TASK OBJECTIVE → As you look over the data below, please find each line where the word "down" appears, then copy it.

DATA BELOW →

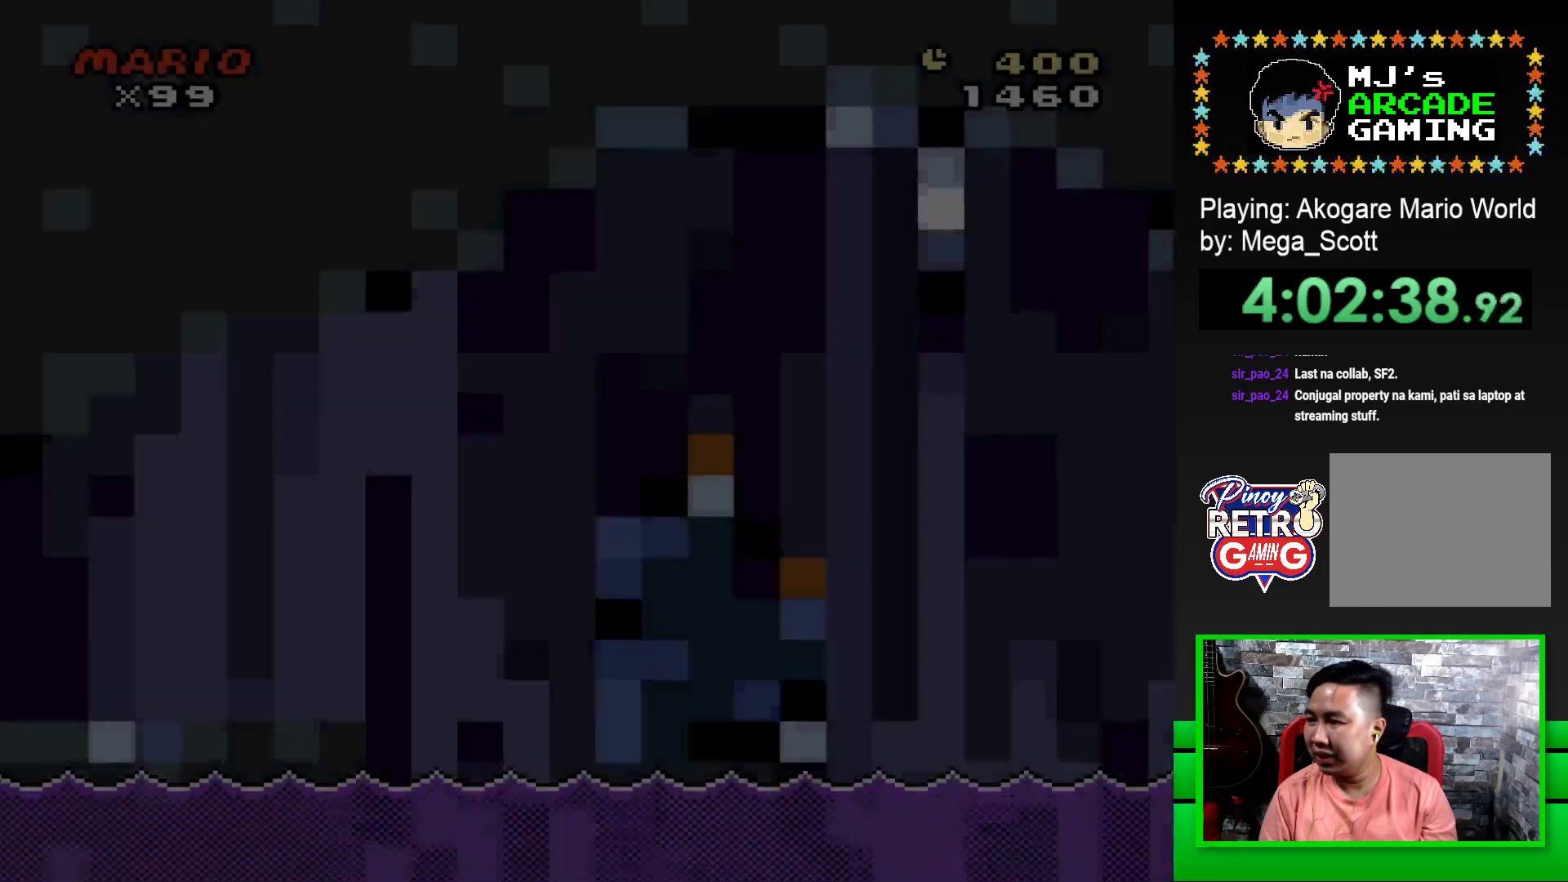
{"buttons": ["SQUARE", "DPAD_RIGHT"], "events": [[250, "DPAD_RIGHT", "down"]]}
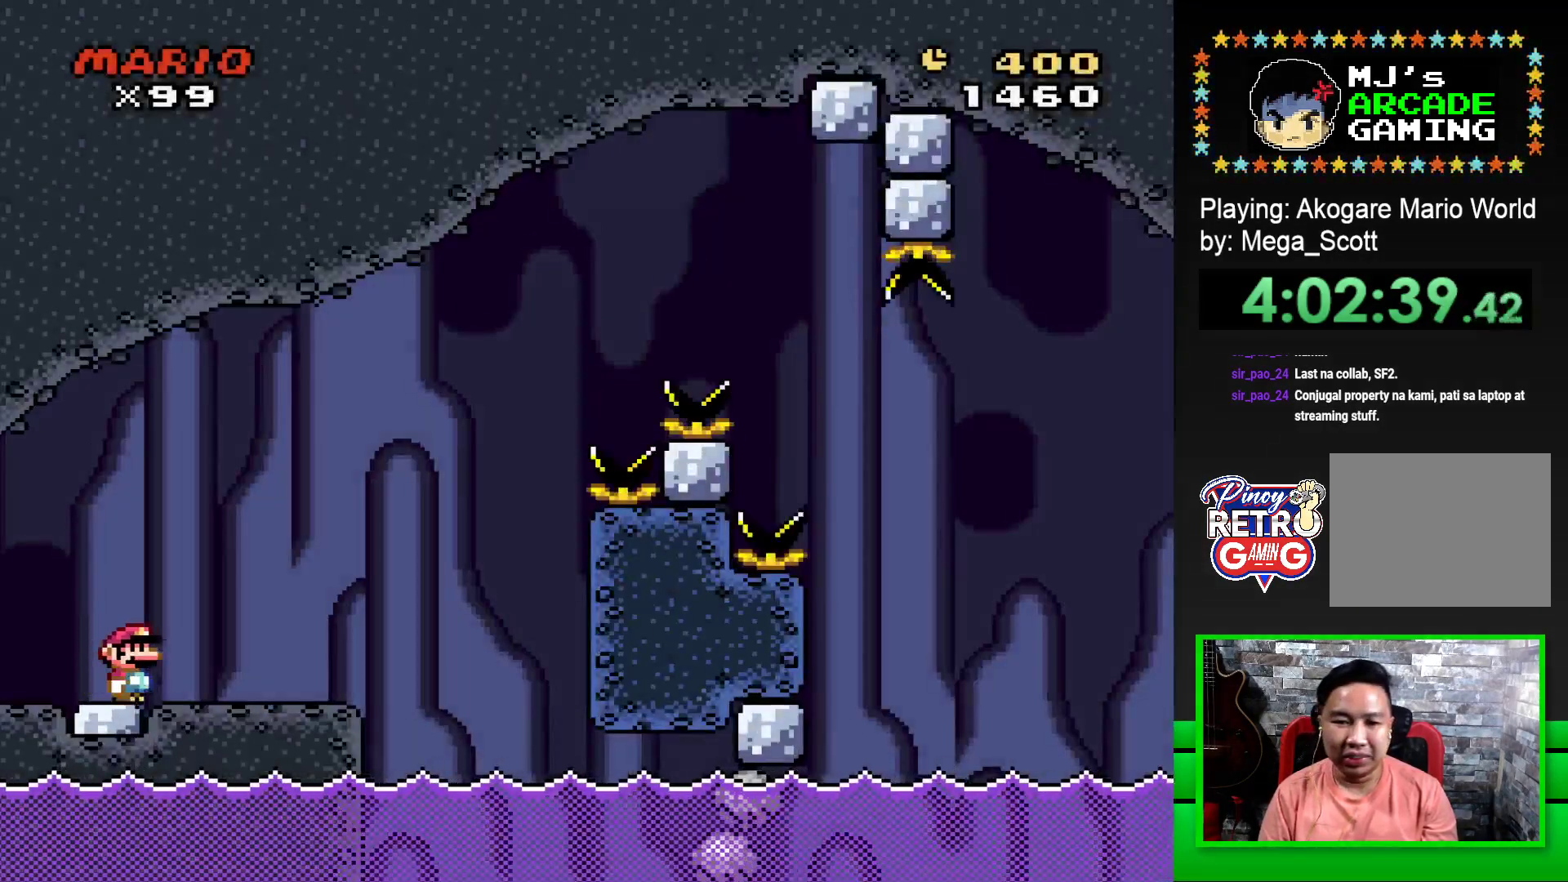
{"buttons": ["SQUARE", "DPAD_RIGHT"], "events": [[217, "CROSS", "down"], [300, "CROSS", "up"]]}
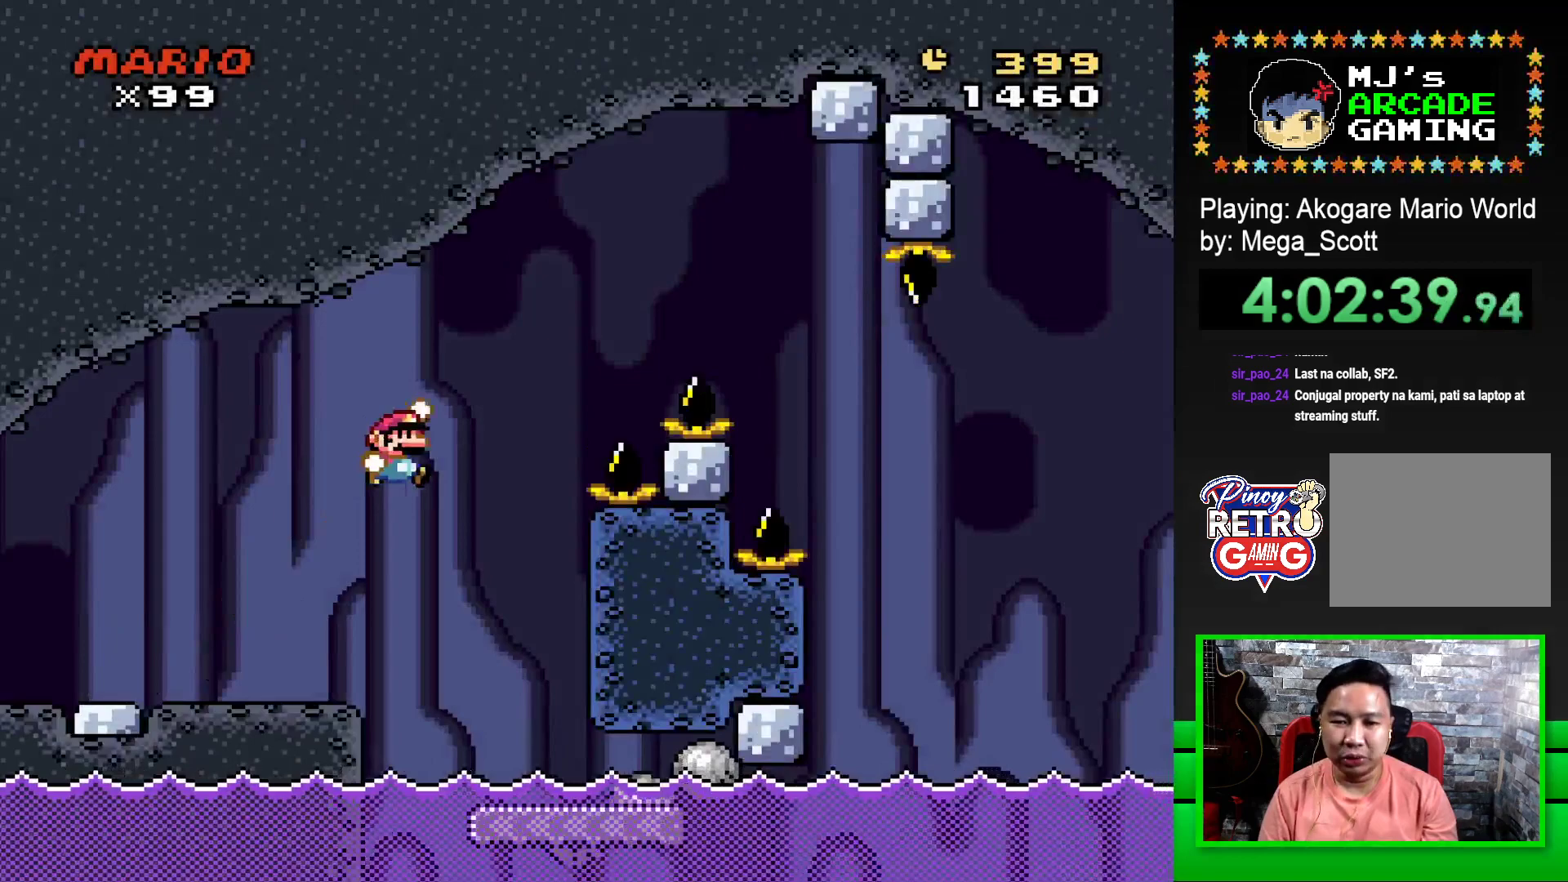
{"buttons": ["SQUARE"], "events": [[217, "DPAD_RIGHT", "up"]]}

TASK ANSWER →
{"buttons": ["SQUARE", "DPAD_RIGHT"], "events": [[250, "DPAD_RIGHT", "down"]]}
{"buttons": ["SQUARE", "DPAD_RIGHT"], "events": [[217, "CROSS", "down"], [300, "CROSS", "up"]]}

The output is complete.